Koalas, known colloquially in Australia as native bears, real, live teddy bears in soft, plushlike fur, have lately become the objects of special solicitude, both official and private, in the far island-continent that is their home. For several generations nobody paid any more attention to them than Americans pay to squirrels, for they were so numerous that it never occurred to Australians that they could ever become scarce. But a highly fatal epidemic got started among them some years ago, killing them by the thousands. Hunters also shot great numbers for their fur. So before it was fairly realized, Australias live teddy bears were dangerously close to the extinction line.

Official action, though dangerously delayed, has been vigorous, and may avail to save the survivors. Shooting koalas is now forbidden, though as with most such sweeping prohibitions, there are not sufficient means for securing really complete enforcement.

Even more promising is the setting aside of well-supervised sanctuary areas, where not only these attractive marsupials but also other interesting but threatened native animals and plants can have a chance for their lives. One such area is Koala Park, near Sydney. This is managed by Noel Burnet, who supplied the appealing koala portrait that appears on the front cover of this issue of the Science News Letter.

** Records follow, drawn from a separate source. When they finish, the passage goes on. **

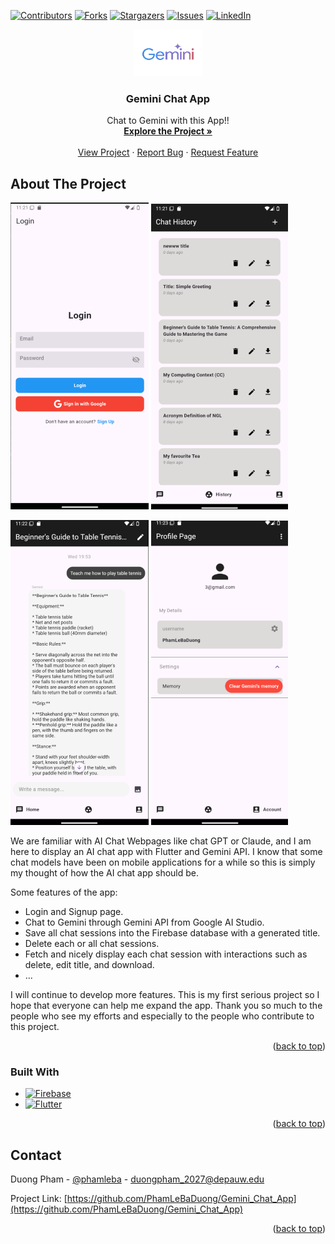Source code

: <a id="readme-top"></a>

[![Contributors][contributors-shield]][contributors-url]
[![Forks][forks-shield]][forks-url]
[![Stargazers][stars-shield]][stars-url]
[![Issues][issues-shield]][issues-url]
[![LinkedIn][linkedin-shield]][linkedin-url]

<div align="center">
  <a href="https://github.com/PhamLeBaDuong/Gemini_Chat_App">
    <img src="images/geminilogo" alt="Logo" width="110" height="75">
  </a>

  <h3 align="center">Gemini Chat App</h3>

  <p align="center">
    Chat to Gemini with this App!!
    <br />
    <a href="https://github.com/PhamLeBaDuong/Gemini_Chat_App"><strong>Explore the Project »</strong></a>
    <br />
    <br />
    <a href="https://github.com/PhamLeBaDuong/Gemini_Chat_App">View Project</a>
    ·
    <a href="https://github.com/PhamLeBaDuong/Gemini_Chat_App/issues/new?labels=bug&template=bug-report---.md">Report Bug</a>
    ·
    <a href="https://github.com/PhamLeBaDuong/Gemini_Chat_App/issues/new?labels=enhancement&template=feature-request---.md">Request Feature</a>
  </p>
</div>

## About The Project

![Product Name Screen Shot1][product-screenshot1]
![Product Name Screen Shot2][product-screenshot2]

![Product Name Screen Shot3][product-screenshot3]
![Product Name Screen Shot4][product-screenshot4]

We are familiar with AI Chat Webpages like chat GPT or Claude, and I am here to display an AI chat app with Flutter and Gemini API. I know that some chat models have been on mobile applications for a while so this is simply my thought of how the AI chat app should be.

Some features of the app:
* Login and Signup page.
* Chat to Gemini through Gemini API from Google AI Studio.
* Save all chat sessions into the Firebase database with a generated title.
* Delete each or all chat sessions.
* Fetch and nicely display each chat session with interactions such as delete, edit title, and download.
* ...

I will continue to develop more features. This is my first serious project so I hope that everyone can help me expand the app. Thank you so much to the people who see my efforts and especially to the people who contribute to this project.

<p align="right">(<a href="#readme-top">back to top</a>)</p>

### Built With

* [![Firebase][Firebase.com]][Firebase-url]
* [![Flutter][Flutter.dev]][Flutter-url]

<p align="right">(<a href="#readme-top">back to top</a>)</p>

## Contact

Duong Pham - [@phamleba](https://www.instagram.com/phamleba/) - duongpham_2027@depauw.edu

Project Link: [https://github.com/PhamLeBaDuong/Gemini_Chat_App](https://github.com/PhamLeBaDuong/Gemini_Chat_App)

<p align="right">(<a href="#readme-top">back to top</a>)</p>

[contributors-shield]: https://img.shields.io/github/contributors/PhamLeBaDuong/Gemini_Chat_App.svg?style=for-the-badge
[contributors-url]: https://github.com/PhamLeBaDuong/Gemini_Chat_App/graphs/contributors
[forks-shield]: https://img.shields.io/github/forks/PhamLeBaDuong/Gemini_Chat_App.svg?style=for-the-badge
[forks-url]: https://github.com/PhamLeBaDuong/Gemini_Chat_App/network/members
[stars-shield]: https://img.shields.io/github/stars/PhamLeBaDuong/Gemini_Chat_App.svg?style=for-the-badge
[stars-url]: https://github.com/PhamLeBaDuong/Gemini_Chat_App/stargazers
[issues-shield]: https://img.shields.io/github/issues/PhamLeBaDuong/Gemini_Chat_App.svg?style=for-the-badge
[issues-url]: https://github.com/PhamLeBaDuong/Gemini_Chat_App/issues

[linkedin-shield]: https://img.shields.io/badge/-LinkedIn-black.svg?style=for-the-badge&logo=linkedin&colorB=555
[linkedin-url]: https://www.linkedin.com/in/ba-duong-pham-le-511164170/

[Firebase.com]: https://img.shields.io/badge/Firebase-DD0031?style=for-the-badge&logo=firebase&logoColor=white
[Firebase-url]: https://firebase.com/

[Flutter.dev]: https://img.shields.io/badge/Flutter-0769AD?style=for-the-badge&logo=flutter&logoColor=white
[Flutter-url]: https://Flutter.dev 
[product-screenshot1]: images/Screenshot1.png
[product-screenshot2]: images/Screenshot2.png
[product-screenshot3]: images/Screenshot3.png
[product-screenshot4]: images/Screenshot4.png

FAINT NEBULAE MAY BE MOST DISTANT OBJECTS

A group of faint nebulae, just visible through the large reflecting telescope of the Bergedorf Observatory, Hamburg, has been discovered by Dr. Walter Baade. He believes them to be considerably more distant than another group of faint nebulae, like those in the constellation of Ursa Major, the great bear, which he discovered several years ago. These have been shown, by astronomers at the Mt. Wilson Observatory, to be about 70 million light-years distant.

Only one more distant group of objects has been measured–some nebulae in the constellation of Leo, the lion–which appears to be about 105 million light-years away. If the Ursa Major group is more than this, it will be the most distant object known to astronomers. The newly discovered nebulae are within a distance of about half a degree, the diameter of the moon, of the star Merak, the pointer farthest from the pole star, at the corner of the great dipper diagonally opposite the handle.

BALL LIGHTNING, OLD PUZZLE TO SCIENCE, MADE OUT OF SMOKE

Ghostly lump of the ball lightning that has till now baffled the efforts of scientists to understand it, has been made in the laboratory of Leeds University in England by Drs. W. Cawood and H.S. Patterson. Or at least something very like it has been made.

The artificial thunderbolt was a glowing red ball, 8 inches in diameter. It appeared while the experimenters were passing an electrostatic brush discharge through a smoke cloud.

Electrically charged particles, of opposite sign to the other particles of the smoke, formed the ball. It was kept suspended in the center of their 100-cubic-foot glass chamber, the experimenters believe, by the electrical repulsion of the inside walls.

Globular or ball lightning is one of the rarest and most puzzling of natural phenomena. Entering a home by the window or down the chimney, this dazzling red, blue, or white round or pear-shaped ball floats in the air or runs along the floor. The lightning ball may crackle or hiss, but it seldom does any harm. Sometimes it is observed dropping like a stone from a thunder cloud along the path of previous ordinary lightning flashes.

Dr. W.J. Humphreys of the U.S. Weather Bureau recently issued an appeal for detailed descriptions of the phenomenon from all persons who have observed it.

That the artificial lightning ball was movable and electrically charged was shown by Drs. Cawood and Patterson when they inserted an electrified wire into the vessel. Chains of the smoke particles formed the ball, it was shown under the microscope.

Evaporation of various substances into the space was the method of forming the smokes or aerosols, one with the formidable name of para-xylene-azo-beta-napthol being found most suitable.